# Model Training

## Testing different models, tuning their parameters and comparing performance.

This is a binary classification problem, so I will consider Logistic Regression, LDA, QDA, and K-NN models. I will also evaluate the use of regularisation terms.

We are building a model to predict heart disease based on a number of indicators, thus **False Negatives are BAD**! We don't want to tell someone they probably don't have heart disease when they do!


In [None]:
import pandas as pd

import numpy as np

import matplotlib.pyplot as plt
import seaborn as sns

from sklearn.model_selection import train_test_split
from sklearn.linear_model import LogisticRegression

# Metrics to evaluate the model
from sklearn.metrics import confusion_matrix, classification_report, precision_recall_curve

In [None]:
# A utility function to generate performance metrics for each model

def generate_metrics(actual, predicted):
    print(classification_report(actual, predicted))
    
    cm = confusion_matrix(actual, predicted)

    plt.figure(figsize = (8, 5))

    sns.heatmap(cm, annot = True, fmt = '.2f', xticklabels = ['No Heart Disease', 'Heart Disease'], yticklabels = ['No Heart Disease', 'Heart Disease'])

    plt.ylabel('Actual')

    plt.xlabel('Predicted')
    
    plt.show()


### 1. Logistic Regression

In [None]:
LR_df = pd.read_csv('../data/preprocessed/heart_preprocessed.csv')

X = LR_df.drop(columns=['target'])
y = LR_df['target']

X_train, X_test, y_train, y_test = train_test_split(X, y, test_size=0.2, random_state=42, stratify=y)

print(type(X_train), type(y_train))

LR_model = LogisticRegression(max_iter=1000)

LR_model.fit(X_train, y_train)

#### LR Model Analysis
Training Dataset

In [None]:
y_train_predicted = LR_model.predict(X_train)
generate_metrics(y_train, y_train_predicted)

Test Dataset

In [None]:
y_test_predicted = LR_model.predict(X_test)
generate_metrics(y_test, y_test_predicted)
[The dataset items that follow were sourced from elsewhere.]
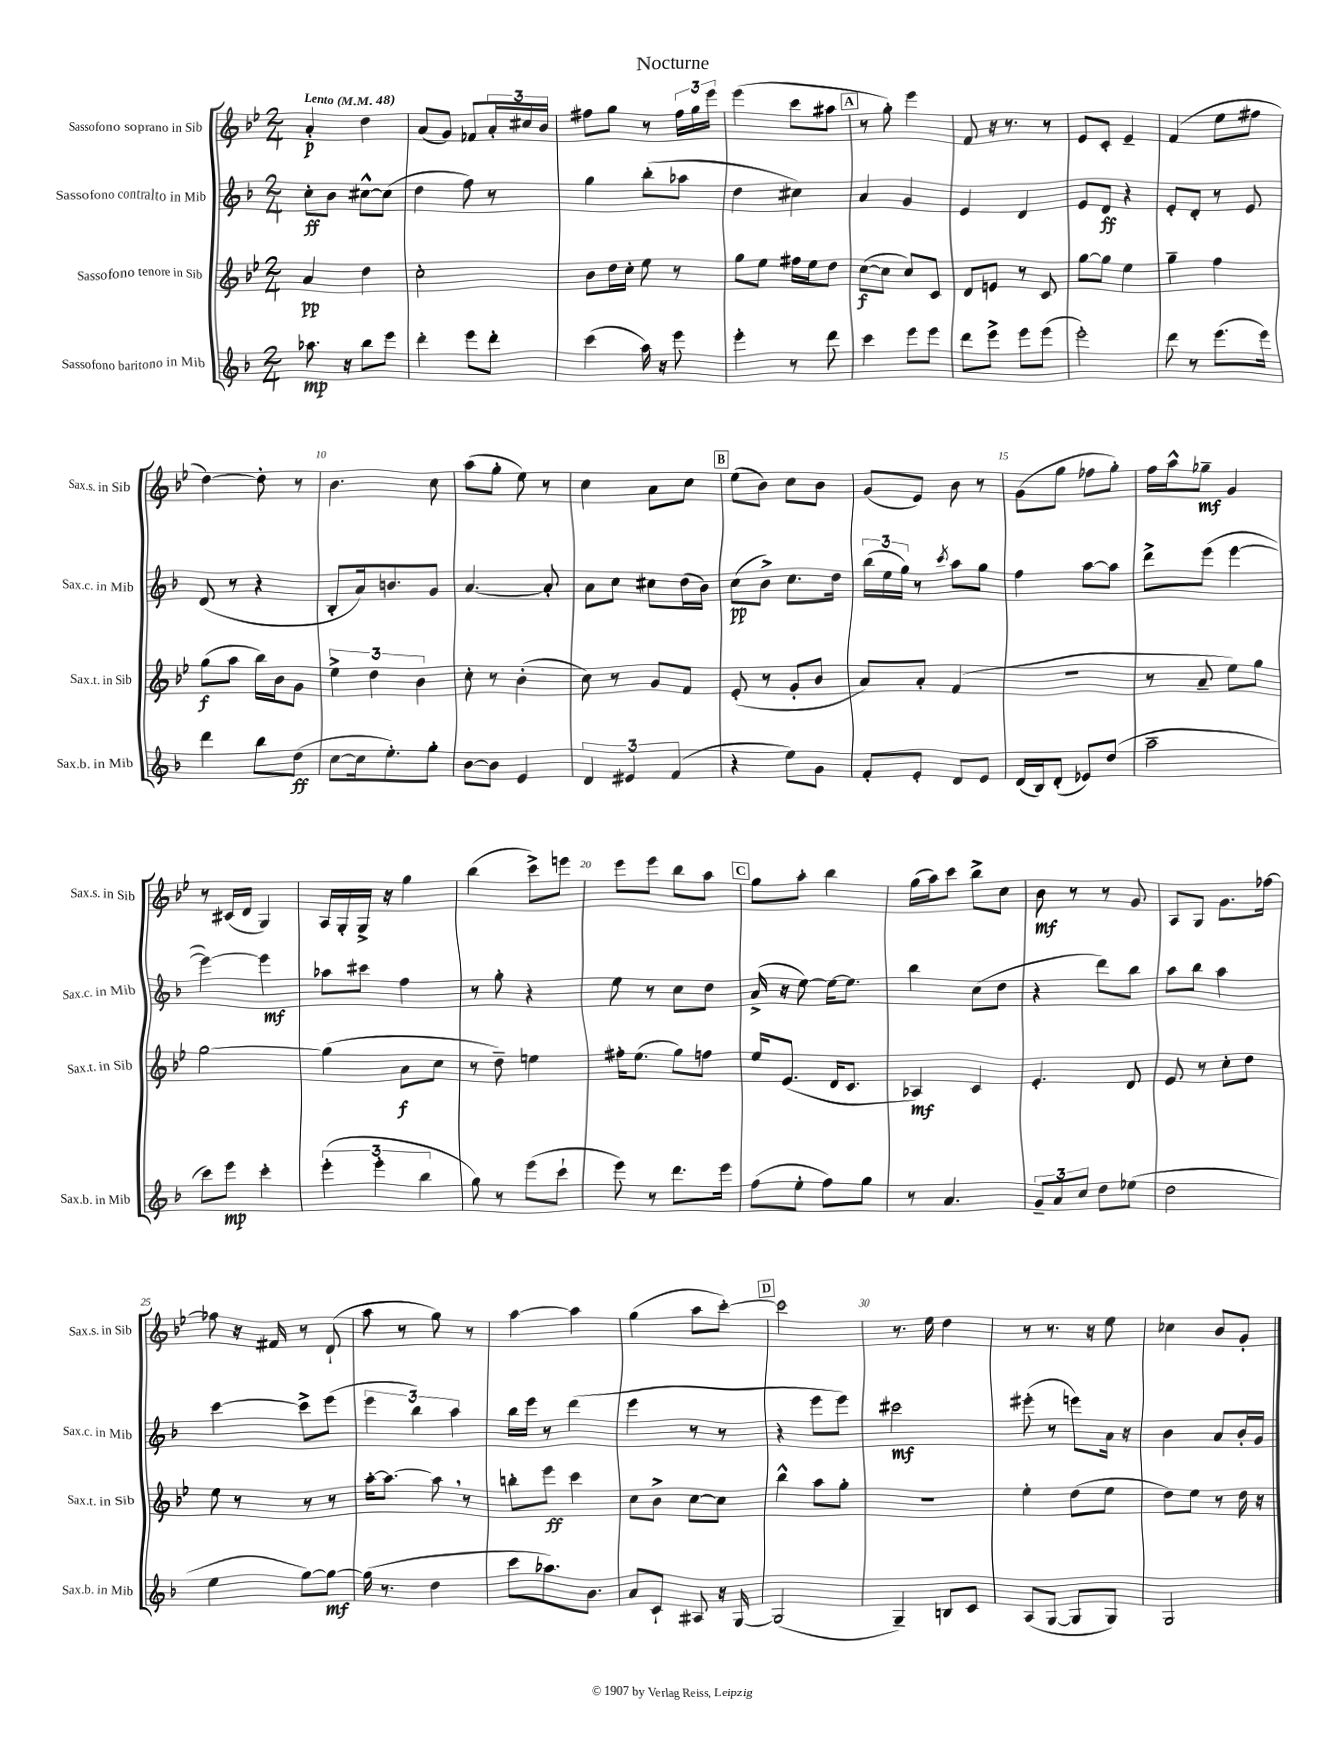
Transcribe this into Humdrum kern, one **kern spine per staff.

**kern	**kern	**kern	**kern
*staff4	*staff3	*staff2	*staff1
*clefG2	*clefG2	*clefG2	*clefG2
*k[b-]	*k[b-e-]	*k[b-]	*k[b-e-]
*M2/4	*M2/4	*M2/4	*M2/4
*MM48	*MM48	*MM48	*MM48
8.aa-	4a	8cc'	4a'
.	.	8b-	.
16r	.	.	.
8bb-	4dd	[8cc#^^	4dd
8eee	.	(8cc#]	.
=	=	=	=
4ddd'	2cc'	4dd	(8a
.	.	.	8g)
8eee	.	8ff)	8f-
8ddd'	.	8r	24a'
.	.	.	24cc#
.	.	.	24b-
=	=	=	=
(4ccc	8b-	4gg	8ff#
.	16dd	.	8gg
.	16cc'	.	.
16aa)	8ee-	(8bb-'	8r
16r	.	.	.
8eee	8r	8aa-	24ff#
.	.	.	24gg
.	.	.	24eee-
=	=	=	=
4eee'	8gg	4dd	(4eee-
.	8ee-	.	.
8r	16ff#	4cc#)	8ccc
.	16ee-	.	.
8ddd	8dd	.	8aa#
=	=	=	=
4ccc	([8cc	4a	8r
.	8cc]	.	8gg')
8eee	8cc)	4g	4eee-
8eee	8c	.	.
=	=	=	=
8ddd	8d	4e	8f
8eee^	8e	.	16r
.	.	.	8.r
8eee	8r	4d	.
(8eee	8c	.	8r
=	=	=	=
2eee')	[8gg	8e	8e-
.	8gg]	8d	8c'
.	4ee-	4r	4e-~
=	=	=	=
8ddd	4gg~	8e'	(4f
8r	.	8d'	.
(8.eee	4ff	8r	8ee-
.	.	8e	8ff#
16eee)	.	.	.
=	=	=	=
4ddd	(8gg	(8d	[4dd)
.	8aa	8r	.
8bb-	16bb-)	4r	8dd']
.	16b-	.	.
(8dd	8g	.	8r
=	=	=	=
[8cc	6ee-^	8B-'	4.b-
16cc]	.	16a)	.
.	6dd	.	.
8.ee')	.	8.b	.
.	6b-	.	.
8gg'	.	8g	8cc
=	=	=	=
[8b-	8cc'	[4.a	(8aa
8b-]	8r	.	8gg'
4e	(4b-'	.	8ee-)
.	.	8a']	8r
=	=	=	=
6d	8cc)	8a	4cc
.	8r	8cc	.
6e#	.	.	.
.	8g	8cc#	8a
(6f	.	.	.
.	8f	(16dd	8cc
.	.	16b-)	.
=	=	=	=
4r	(8e-'	(8cc	(8ee-
.	8r	8b-^)	8b-)
8ee)	8g'	8.cc	8cc
8g	8b-	.	8b-
.	.	16dd	.
=	=	=	=
8f'	8a)	(24bb-	(8g
.	.	24ee	.
.	.	24gg)	.
8e'	8a'	8r	8e-)
.	.	8qccc	.
8d	(4f	8aa	8b-
8e	.	8gg	8r
=	=	=	=
(16d	2r	4ff	(8g
16B-)	.	.	.
(8d'	.	.	8gg
8e-)	.	[8aa	8ff-
(8dd	.	8aa]	8gg')
=	=	=	=
2aa~	8r	8ddd^	16ff
.	.	.	16aa^^
.	8a~	(8eee	8gg-~
.	8ee-)	[4eee	4g
.	8gg	.	.
=	=	=	=
8ccc)	[2gg	4eee_)	8r
8eee	.	.	(16c#
.	.	.	16d
4ccc'	.	4eee]	4G)
=	=	=	=
(6eee'	(4gg]	8aa-	16A
.	.	.	16G'
.	.	8ccc#	16G^
6eee'	.	.	.
.	.	.	16r
.	8a	4ff	4gg
6bb-	.	.	.
.	8cc	.	.
=	=	=	=
8gg)	8r	8r	(4bb-
8r	8dd~)	8gg'	.
(8eee	4ee	4r	8ccc^)
8ccc`	.	.	8eee
=	=	=	=
8eee)	16ff#'	8ee	8eee-
.	(8.ee-	.	.
8r	.	8r	8eee-
8.ddd	8gg)	8cc	8bb-
.	8ff	8dd	8aa
16eee	.	.	.
=	=	=	=
(8ff	16ee-	(16a^	8gg
.	(8.e-	16r	.
8ee'	.	[8ee)	8aa'
8ff)	16d	16ee_	4bb-
.	8.c	8.ee]	.
8gg	.	.	.
=	=	=	=
8r	4A-)	4bb-	(16gg
.	.	.	16aa)
4.a	.	.	8ccc
.	4c	(8cc	8bb-^
.	.	8dd	8cc
=	=	=	=
12g~	4.e-'	4r	8b-
12a	.	.	.
.	.	.	8r
12cc	.	.	.
8dd	.	8ddd)	8r
(8ee-	8d	8bb-	8g
=	=	=	=
2dd	8e-	8aa	8A
.	8r	8bb-	8G
.	8cc'	4aa	8.g
.	8dd	.	.
.	.	.	[16ff-
=	=	=	=
4ee	8ee-	[4ccc	8ff-]
.	8r	.	16r
.	.	.	16f#
[8gg)	8r	8ccc^]	8r
8gg_	8r	(8eee	(8d`
=	=	=	=
(16gg]	[16aa'	6eee	8aa
8.r	8.aa_	.	.
.	.	.	8r
.	.	6bb-)	.
4dd	8aa]	.	8gg)
.	.	6aa	.
.	8r	.	8r
=	=	=	=
8ccc	8bb'	16bb-	[4aa
.	.	16eee	.
8.aa-)	8eee-	8r	.
.	4ccc	(4ddd	4aa]
8.b-	.	.	.
=	=	=	=
8a	8cc	4eee	(4gg
8c`	8b-^	.	.
8A#	[8cc	8r	8aa
16r	8cc]	8r	[8ccc')
[16G	.	.	.
=	=	=	=
(2G]	4bb-^^	4r	2ccc]
.	8aa	8eee	.
.	8gg'	8eee)	.
=	=	=	=
4G~)	2r	2ccc#	8.r
.	.	.	16ee-
8B	.	.	4dd
8c	.	.	.
=	=	=	=
(8A	4ee-'	(8eee#'	8r
[8G	.	8r	8.r
8G]	(8dd	8eee)	.
.	.	.	16r
8G)	8ee-	16a	8ee-
.	.	16r	.
=	=	=	=
2G	8dd)	4b-	4cc-
.	8ee-	.	.
.	8r	8a	8b-
.	16dd	16b-'	8g'
.	16r	16g	.
==	==	==	==
*-	*-	*-	*-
Metrics show 84% recall on test data - pretty good for a first attempt! But let's see if we can do better.

#### Parameter Analysis 

Let's see what parameters have the biggest impact on a heart disease prediction.

In [None]:
LR_model_coeffs = np.exp(LR_model.coef_)

pd.DataFrame(LR_model_coeffs, columns=X_train.columns).T.sort_values(by=0, ascending=False)
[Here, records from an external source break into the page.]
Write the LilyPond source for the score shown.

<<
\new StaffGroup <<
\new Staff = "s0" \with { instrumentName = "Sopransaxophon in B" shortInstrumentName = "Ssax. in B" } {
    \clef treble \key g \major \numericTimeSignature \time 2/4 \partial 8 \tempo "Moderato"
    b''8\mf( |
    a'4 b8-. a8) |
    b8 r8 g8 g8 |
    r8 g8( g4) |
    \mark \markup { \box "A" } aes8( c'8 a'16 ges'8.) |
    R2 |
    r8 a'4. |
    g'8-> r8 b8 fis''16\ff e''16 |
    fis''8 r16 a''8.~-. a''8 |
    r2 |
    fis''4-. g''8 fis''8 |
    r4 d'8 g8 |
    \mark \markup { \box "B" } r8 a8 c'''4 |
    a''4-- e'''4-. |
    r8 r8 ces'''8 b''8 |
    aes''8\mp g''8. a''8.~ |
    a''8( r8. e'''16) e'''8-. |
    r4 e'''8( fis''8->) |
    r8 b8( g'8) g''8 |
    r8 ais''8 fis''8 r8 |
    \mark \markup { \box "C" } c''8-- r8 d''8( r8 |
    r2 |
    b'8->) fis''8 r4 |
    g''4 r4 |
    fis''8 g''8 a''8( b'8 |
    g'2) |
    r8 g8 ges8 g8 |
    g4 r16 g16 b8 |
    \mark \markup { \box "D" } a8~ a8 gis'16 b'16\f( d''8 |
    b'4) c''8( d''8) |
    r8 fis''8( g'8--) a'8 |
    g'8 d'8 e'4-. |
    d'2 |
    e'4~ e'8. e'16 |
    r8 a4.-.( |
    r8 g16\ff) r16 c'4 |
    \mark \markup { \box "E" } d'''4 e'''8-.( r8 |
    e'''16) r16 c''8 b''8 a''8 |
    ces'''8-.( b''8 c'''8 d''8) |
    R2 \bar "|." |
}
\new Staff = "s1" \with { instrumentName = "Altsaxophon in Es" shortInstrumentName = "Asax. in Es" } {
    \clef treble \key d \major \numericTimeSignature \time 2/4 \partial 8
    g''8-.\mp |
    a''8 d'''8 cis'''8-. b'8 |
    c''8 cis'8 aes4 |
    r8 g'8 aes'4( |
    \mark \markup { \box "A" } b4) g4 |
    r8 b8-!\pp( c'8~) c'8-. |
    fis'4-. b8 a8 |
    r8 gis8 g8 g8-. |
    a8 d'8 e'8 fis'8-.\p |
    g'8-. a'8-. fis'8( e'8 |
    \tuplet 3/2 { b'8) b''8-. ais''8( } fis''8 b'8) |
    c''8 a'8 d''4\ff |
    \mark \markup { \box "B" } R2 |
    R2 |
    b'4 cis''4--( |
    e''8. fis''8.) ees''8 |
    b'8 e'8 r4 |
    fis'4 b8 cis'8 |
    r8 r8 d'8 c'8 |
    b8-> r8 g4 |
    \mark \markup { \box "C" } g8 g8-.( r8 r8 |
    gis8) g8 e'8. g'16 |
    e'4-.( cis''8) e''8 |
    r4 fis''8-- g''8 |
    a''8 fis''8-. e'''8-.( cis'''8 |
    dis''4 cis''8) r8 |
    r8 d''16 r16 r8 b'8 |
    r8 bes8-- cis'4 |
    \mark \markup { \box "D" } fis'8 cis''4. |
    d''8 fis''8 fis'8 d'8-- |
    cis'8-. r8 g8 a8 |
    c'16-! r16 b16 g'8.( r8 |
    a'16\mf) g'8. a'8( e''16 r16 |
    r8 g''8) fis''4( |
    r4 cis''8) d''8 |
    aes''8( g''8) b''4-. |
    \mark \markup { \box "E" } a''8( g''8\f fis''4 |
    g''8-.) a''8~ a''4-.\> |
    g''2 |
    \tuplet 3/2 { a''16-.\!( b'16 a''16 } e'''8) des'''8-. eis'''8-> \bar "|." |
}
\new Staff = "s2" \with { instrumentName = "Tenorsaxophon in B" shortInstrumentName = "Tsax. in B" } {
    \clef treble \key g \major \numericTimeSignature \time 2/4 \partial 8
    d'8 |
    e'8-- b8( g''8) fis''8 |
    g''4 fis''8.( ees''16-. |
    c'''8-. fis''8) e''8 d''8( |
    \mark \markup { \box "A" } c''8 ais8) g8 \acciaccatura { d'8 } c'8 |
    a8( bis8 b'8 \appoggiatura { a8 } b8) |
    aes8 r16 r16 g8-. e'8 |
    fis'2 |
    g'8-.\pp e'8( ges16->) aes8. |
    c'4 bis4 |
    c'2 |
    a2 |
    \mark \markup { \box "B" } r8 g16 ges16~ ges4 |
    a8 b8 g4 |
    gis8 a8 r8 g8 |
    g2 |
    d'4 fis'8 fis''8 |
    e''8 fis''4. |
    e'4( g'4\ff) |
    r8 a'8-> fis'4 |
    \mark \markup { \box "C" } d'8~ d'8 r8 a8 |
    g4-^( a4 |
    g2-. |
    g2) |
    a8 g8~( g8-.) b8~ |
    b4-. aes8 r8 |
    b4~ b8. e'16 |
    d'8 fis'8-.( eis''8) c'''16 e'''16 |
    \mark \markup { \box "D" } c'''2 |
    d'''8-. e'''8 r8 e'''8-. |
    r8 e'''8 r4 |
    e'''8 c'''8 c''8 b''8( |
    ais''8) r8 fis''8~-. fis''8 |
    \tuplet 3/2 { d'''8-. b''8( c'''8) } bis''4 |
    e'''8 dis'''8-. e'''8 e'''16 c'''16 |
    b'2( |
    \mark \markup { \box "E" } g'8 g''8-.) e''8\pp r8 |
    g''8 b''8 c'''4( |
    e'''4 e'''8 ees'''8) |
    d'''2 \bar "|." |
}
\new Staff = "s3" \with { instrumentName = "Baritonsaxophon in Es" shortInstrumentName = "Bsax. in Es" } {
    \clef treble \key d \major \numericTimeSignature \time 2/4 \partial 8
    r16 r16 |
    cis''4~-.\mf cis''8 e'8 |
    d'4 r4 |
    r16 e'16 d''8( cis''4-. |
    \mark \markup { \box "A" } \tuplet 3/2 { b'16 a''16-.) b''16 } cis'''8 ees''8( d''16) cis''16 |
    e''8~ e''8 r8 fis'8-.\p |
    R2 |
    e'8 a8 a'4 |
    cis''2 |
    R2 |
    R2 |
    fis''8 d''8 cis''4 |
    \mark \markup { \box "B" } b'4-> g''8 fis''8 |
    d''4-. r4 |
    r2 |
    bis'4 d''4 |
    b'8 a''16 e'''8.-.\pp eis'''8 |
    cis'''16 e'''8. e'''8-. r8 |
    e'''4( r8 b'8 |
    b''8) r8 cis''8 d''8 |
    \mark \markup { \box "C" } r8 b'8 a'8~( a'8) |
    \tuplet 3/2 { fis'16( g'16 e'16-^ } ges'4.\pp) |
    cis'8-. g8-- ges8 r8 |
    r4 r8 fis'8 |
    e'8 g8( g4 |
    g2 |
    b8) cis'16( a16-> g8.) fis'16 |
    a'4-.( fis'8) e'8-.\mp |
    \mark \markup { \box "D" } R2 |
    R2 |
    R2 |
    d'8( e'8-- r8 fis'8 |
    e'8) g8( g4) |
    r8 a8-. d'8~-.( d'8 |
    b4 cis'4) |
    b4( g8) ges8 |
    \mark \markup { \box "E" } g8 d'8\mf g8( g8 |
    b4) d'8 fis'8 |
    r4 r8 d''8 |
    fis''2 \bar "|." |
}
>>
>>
<thal_2> is a big predictor of heart disease. I have previously noted that is the feature with the highest VIF! Perhaps it should be removed from the data.

#### Precision-Recall Curve for Log Regression

In [None]:
# compute probability of heart disease yes/no for the training data
LR_y_scores = LR_model.predict_proba(X_train)

print(LR_model.classes_)
print('Heart Disease: \n      No ----- Yes')
print(LR_y_scores)


In [None]:
LR_precisions, LR_recalls, LR_thresholds = precision_recall_curve(
    y_train, LR_y_scores[:,-1]
)

# Plot values of precisions, recalls, and thresholds
plt.figure(figsize = (10, 7))

plt.plot(LR_thresholds, LR_precisions[:-1], 'b--', label = 'precision')

plt.plot(LR_thresholds, LR_recalls[:-1], 'g--', label = 'recall')

plt.xlabel('Threshold')

plt.legend(loc = 'upper left')

plt.ylim([0, 1])

plt.show()

The above figure shows recall drops off quickly after about 0.6 threshold. Because recall is critical, lets lower the threshold to .3 to see if we can increase recall without compromising precision too much.

In [None]:
point_3_threshold = .3

# adjusted decisions using new 0.3 threshold
# maps to a new boolean arr where if P(Heart Disease = true) > .3 -> it maps to true, otherwise false.
y_train_predicted_point_3 = LR_y_scores[:,1] > point_3_threshold
generate_metrics(y_train, y_train_predicted_point_3)

As expected - false negative recall improved, and not a terrible false positive recall either.